If there’s one thing British comedian Ava Vidal does very well it is sarcasm. In her hands, the so-called lowest form of wit becomes something of a singular weapon, which she wields to subvert racism, patriarchy and the banality of pop culture.
It is also often a way for her to soften the blow of topics she refuses to shy away from. “The comedy world in the UK is very cliquey. If you say things that they don’t like then you just don’t get to work that much anymore,” she says on the phone from the United Kingdom.
Because of the British scene’s parochial nature, Vidal says producers often stick to a trend for a good while before letting it go. “When I first started on TV, people were interested in me, and for the next two years there were a lot of female comedians who were very whimsy and very surreal. That became trendy and I just wasn’t fashionable really.”
Vidal says Stewart Lee, who was part of Lee and (Richard) Herring and the Stewart Lee Comedy Vehicle series, always advises not to change what you do, because sometimes it’s fashionable and sometimes it’s not.
To navigate the peaks and troughs of Britain’s comedy industry, Vidal “moves around a lot”, writing columns for the Telegraph on racism and sexism, doing TV discussion shows and radio spots, where she dissects current affairs. “I think what I do at the moment isn’t fashionable, but I’m getting asked to do certain things again because, politically, the landscape is really changing here.”
She says, with the leader of the British Labour Party, Jeremy Corbyn, being a socialist, she is getting asked for commentary, because “there are a lot of comedians that either don’t engage politically or they just don’t understand what’s happening”.
“People are very reactionary when you talk about those subjects,” she says. “The first thing they’ll say is, ‘Oh, you’re not funny and I don’t think I’ll ever see your comedy again.
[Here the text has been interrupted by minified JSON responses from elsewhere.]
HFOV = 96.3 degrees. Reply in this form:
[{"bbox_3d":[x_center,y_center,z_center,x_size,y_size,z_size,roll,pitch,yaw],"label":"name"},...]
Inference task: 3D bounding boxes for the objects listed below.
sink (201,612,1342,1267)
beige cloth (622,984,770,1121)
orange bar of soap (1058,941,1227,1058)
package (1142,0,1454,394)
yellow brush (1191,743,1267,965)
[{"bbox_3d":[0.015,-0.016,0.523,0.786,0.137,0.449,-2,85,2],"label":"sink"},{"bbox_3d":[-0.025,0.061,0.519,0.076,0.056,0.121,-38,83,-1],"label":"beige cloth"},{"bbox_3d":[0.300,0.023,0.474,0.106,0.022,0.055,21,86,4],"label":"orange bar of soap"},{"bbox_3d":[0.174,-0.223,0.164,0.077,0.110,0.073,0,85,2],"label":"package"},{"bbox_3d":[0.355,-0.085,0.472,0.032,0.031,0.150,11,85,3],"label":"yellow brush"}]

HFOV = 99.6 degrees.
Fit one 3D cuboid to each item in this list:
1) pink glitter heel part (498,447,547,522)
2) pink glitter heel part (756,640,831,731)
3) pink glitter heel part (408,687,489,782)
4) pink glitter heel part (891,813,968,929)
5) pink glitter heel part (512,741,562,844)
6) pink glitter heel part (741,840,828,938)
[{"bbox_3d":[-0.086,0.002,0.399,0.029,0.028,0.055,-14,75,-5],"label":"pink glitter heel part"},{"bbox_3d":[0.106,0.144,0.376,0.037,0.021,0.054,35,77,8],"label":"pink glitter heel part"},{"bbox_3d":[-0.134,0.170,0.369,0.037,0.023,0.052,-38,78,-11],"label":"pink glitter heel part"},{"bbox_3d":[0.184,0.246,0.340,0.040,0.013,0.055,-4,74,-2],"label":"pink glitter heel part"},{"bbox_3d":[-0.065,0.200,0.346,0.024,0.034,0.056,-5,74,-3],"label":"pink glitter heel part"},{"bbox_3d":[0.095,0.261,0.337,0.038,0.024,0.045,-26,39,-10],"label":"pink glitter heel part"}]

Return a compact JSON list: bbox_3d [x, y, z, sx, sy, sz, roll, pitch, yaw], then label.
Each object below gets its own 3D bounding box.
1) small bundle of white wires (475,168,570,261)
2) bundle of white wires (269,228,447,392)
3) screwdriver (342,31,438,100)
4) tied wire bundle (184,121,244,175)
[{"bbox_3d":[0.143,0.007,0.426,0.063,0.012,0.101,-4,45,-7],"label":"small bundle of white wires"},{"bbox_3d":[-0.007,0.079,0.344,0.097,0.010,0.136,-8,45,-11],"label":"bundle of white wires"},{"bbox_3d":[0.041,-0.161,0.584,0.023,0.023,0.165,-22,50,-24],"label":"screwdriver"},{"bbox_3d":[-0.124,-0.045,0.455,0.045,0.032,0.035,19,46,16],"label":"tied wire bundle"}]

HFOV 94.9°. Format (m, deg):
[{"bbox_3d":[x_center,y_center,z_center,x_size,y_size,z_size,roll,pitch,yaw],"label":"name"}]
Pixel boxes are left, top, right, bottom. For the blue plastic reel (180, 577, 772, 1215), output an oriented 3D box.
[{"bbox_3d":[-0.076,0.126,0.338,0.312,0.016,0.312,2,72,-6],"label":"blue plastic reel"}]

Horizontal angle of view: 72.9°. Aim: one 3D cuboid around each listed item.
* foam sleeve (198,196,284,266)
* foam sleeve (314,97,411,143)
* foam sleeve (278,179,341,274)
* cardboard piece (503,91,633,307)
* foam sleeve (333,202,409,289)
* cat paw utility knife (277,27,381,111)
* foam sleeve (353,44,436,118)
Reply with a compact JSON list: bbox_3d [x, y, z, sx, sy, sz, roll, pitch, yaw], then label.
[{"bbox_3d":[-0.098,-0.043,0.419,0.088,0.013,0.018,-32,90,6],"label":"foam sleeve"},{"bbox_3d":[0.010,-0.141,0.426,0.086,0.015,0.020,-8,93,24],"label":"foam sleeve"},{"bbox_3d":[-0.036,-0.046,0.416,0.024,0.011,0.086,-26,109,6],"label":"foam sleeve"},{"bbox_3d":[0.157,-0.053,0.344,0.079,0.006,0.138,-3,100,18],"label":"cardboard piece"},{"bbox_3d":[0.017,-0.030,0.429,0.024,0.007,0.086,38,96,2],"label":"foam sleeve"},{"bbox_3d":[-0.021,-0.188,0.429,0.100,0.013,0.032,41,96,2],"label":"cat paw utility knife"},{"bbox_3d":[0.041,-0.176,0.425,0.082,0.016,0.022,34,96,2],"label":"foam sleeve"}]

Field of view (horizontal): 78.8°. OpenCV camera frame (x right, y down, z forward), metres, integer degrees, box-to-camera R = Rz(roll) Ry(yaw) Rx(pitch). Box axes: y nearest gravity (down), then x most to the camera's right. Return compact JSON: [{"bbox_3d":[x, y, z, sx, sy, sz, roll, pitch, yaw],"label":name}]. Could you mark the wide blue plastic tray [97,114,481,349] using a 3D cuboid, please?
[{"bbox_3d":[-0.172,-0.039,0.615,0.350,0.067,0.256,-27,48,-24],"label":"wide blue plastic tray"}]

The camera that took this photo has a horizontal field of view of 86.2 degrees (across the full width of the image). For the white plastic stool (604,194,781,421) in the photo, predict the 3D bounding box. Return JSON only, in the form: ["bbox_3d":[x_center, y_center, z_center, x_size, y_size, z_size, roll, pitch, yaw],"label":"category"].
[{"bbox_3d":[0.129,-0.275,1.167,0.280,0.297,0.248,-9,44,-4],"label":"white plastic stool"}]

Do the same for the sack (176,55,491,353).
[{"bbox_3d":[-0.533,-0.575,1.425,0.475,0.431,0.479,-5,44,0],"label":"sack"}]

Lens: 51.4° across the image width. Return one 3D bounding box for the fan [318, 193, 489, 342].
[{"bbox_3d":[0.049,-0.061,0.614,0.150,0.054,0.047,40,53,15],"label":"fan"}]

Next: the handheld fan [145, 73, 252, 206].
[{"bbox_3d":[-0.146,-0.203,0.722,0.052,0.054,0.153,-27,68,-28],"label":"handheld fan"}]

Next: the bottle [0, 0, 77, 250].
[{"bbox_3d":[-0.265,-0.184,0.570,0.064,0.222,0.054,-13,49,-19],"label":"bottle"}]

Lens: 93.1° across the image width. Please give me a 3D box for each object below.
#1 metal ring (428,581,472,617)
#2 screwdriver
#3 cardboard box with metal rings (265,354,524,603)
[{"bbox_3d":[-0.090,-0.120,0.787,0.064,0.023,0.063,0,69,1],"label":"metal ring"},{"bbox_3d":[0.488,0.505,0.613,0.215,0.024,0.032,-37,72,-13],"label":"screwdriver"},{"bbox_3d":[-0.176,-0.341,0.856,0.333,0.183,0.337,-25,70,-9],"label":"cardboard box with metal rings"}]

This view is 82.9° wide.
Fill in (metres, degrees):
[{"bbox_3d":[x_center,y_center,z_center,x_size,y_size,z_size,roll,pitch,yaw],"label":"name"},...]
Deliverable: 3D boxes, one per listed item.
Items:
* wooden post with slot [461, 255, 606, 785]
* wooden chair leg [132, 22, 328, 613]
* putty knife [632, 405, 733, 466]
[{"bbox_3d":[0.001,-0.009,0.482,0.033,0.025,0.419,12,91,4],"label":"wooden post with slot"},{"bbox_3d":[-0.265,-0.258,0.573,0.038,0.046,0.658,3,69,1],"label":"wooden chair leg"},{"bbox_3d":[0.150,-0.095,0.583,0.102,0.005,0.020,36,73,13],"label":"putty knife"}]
You’re not fun anymore.’ And I’m like, well, I don’t really care.
“When it comes to that kind of thing, I guess you’re going to have to go out and find your particular audience.”
In a debate at the Oxford Union earlier this year on the topic Feminism Has Been Hijacked by White Middle-class Women, Vidal spoke on the importance of intersection in feminism, making the point that women often experience different privileges in different settings.
She turned to humour to get her point across. “Also the stereotypes that you get as a black woman are completely different from the stereotypes that you would get as a white woman … The idea of this femininity that exists, that women are supposed to be shy, retiring, quiet, demure people, absolutely is not applied to women of colour at all.
“I’m not a petite woman or anything like that. So, if I’m carrying something and I’m struggling with it, there’s no guy who’s gonna go, ‘Let me take that for you.’ They’ll be like, ‘Look at the size of you, carry that yourself.’?”
Because Vidal’s style of humour is conversational, she is sometimes caricatured as “diffident”, as a reviewer once called her. But that tone is arguably the best vehicle for the understated bite of her lines.
“People … expect black women to be very loud, they expect you to be shouting all the time, they expect your head to be bobbing from side to side. And when you don’t give them that, they are not sure what to do with you or where to place you … I could be talking to a friend before I go on, and the only difference on stage would be that I have a microphone on.”
Besides trying different platforms to ply her trade, Vidal also travels. She has been to South Africa every year since 2009 and has developed a feel for the country’s comedy. She names Kagiso Lediga, Conrad Koch, Stuart Taylor and Loyiso Gola among her favourites.
“I like Loyiso Gola a lot. I have worked with him and I have seen audiences be really pissed off and he just doesn’t care.”
Besides keeping an eye on the comedians and the astuteness of South African audiences, Vidal has also been following the #FeesMustFall movement with a keen eye. “This happens with black cultures all around the world. You had Nelson Mandela in 1994 and you think, oh my God, we have won. It’s the same thing in 2008 in America, seeing that black family as the first family of America is a powerful, powerful image. And for people who are still alive, who lived through segregation, you can’t take that joy away from them.
“But I think people have to say, what has really changed? Is it a symbolic change or is it a proper one, and in South Africa it hasn’t been [a proper one].
“You need to address the economic imbalance and one way you need to address that is education. And you can’t if the black kids cannot afford to go to higher education. It’s just not going to work.”